» Tasks to carry out:
A – Set down the passage of the Pyrosetta scripting post from "In writing this" to "a few places.", word for word.
B – In one to three sentences, explain why the Pyrosetta scripting post says the table of movers may not be enough when choosing a mover.

» Supplied text:
Pyrosetta scripting without a manual

Tuesday, 27 October 2020

Pyrosetta scripting without a manual

I got recently asked how to figure out how to write a Pyrosetta script when there is no example. This is definitely the biggest weakness of Pyrosetta and Rosetta script, but it is not insurmountable. In fact, there is a wealth of information that is hidden that can be mined. Here is how and in the next post, I give an example.

Repository

In writing this post I put together a bunch of codeblocks into a class (Documentarian) that can be found in the GitHub repo Pyrosetta documentarian (any mention of this has green borders).

Resources

So let's start from the top. How to use Pyrosetta in the first place is documented in a few places.

Choosing a mover

The sometimes trickiest part is figuring out which mover to use. If there's a binary that you want emulate so that is great. The table of movers has the major ones, but there are many more. For something not listed that you suspect Rosetta/Pyrosetta can do the next best options are...

» Record set:

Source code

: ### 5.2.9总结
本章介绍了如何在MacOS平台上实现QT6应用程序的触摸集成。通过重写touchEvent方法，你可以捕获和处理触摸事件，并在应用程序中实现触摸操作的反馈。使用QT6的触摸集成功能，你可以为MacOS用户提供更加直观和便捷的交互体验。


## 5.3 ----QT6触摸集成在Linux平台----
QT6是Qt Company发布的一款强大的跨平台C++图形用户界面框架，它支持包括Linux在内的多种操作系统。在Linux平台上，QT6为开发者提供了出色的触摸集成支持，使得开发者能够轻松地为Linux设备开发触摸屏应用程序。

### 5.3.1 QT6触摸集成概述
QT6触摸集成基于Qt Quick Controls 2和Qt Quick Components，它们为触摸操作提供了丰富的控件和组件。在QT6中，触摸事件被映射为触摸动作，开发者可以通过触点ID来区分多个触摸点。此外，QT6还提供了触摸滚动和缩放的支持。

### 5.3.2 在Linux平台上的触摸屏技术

» Task responses:
A –
In writing this post I put together a bunch of codeblocks into a class (Documentarian) that can be found in the GitHub repo Pyrosetta documentarian (any mention of this has green borders).

Resources

So let's start from the top. How to use Pyrosetta in the first place is documented in a few places.

B – The table lists only the major movers, and many more exist. A mover for a task that Rosetta/Pyrosetta can do may therefore be missing from the table, so other options are needed.